背景 人工智能(AI)正在为医疗服务而不断发展。人工智能中的高级认知思维是指系统执行高级认知过程的能力,如解决问题、决策、推理和感知。这种思维超越了简单的数据处理,涉及理解和操纵抽象概念、以与上下文相关的方式解释和使用信息,以及基于过去的经验和积累的知识产生新见解的能力。像ChatGPT这样的自然语言处理模型是一种对话程序,可以与人类互动以提供问题的答案。
目的 我们旨在确定ChatGPT在解决病理学主题中的高阶推理问题的能力。
方法 本横断面研究在互联网上使用一个基于人工智能的聊天程序进行,该程序为研究目的提供免费服务。使用ChatGPT的当前版本(1月30日版本)与总共100个高阶推理问题进行对话。这些问题从该机构的题库中随机选择,并根据不同系统进行分类。收集并存储每个问题的答案以供进一步分析。由三名病理学专家对答案进行0至5分的评分,并根据观察到的学习成果结构(SOLO)分类法进行分类。通过单样本中位数检验将分数与假设值进行比较以确定其准确性。

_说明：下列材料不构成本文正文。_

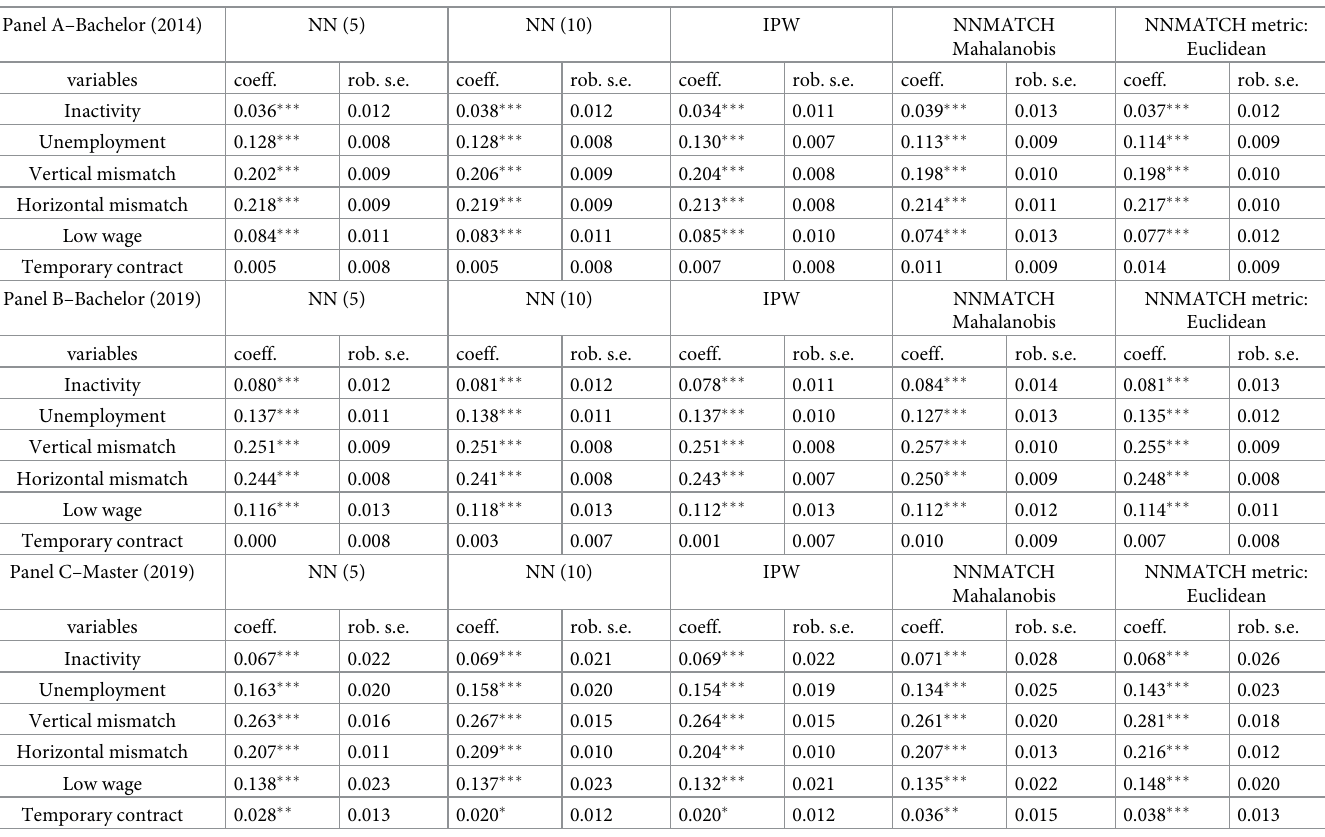
Table 7. Estimates of the association between job placement results and graduate dissatisfaction with different matching algorithms or TE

结果 该程序共解决了100个高阶推理问题,平均每个答案用时45.31±7.14秒。总体中位数分数为4.08(第一四分位数 - 第三四分位数:4 - 4.33),低于假设的最大值5(单样本中位数检验p <0.0001),与4相似(单样本中位数检验p = 0.14)。大多数(86%)答案在SOLO分类法的“关联”类别中。病理学主题中不同器官系统提出的问题的答案分数没有差异(Kruskal Wallis检验p = 0.55)。三名病理学家给出的评分具有极好的评分者间信度(组内相关系数ICC = 0.975 [95%置信区间:0.965 - 0.983];F = 40.26;p <0.0001)。
结论 ChatGPT在解决病理学高阶推理问题方面具有关联水平的准确性。因此,文本输出的各个部分之间存在联系以提供有意义的回答。该程序给出的答案大约可以得80分。因此,学者或学生在解决推理类型的问题时也可以从该程序中获得帮助。随着该程序的不断发展,需要进一步研究以确定其在任何后续版本中的准确程度。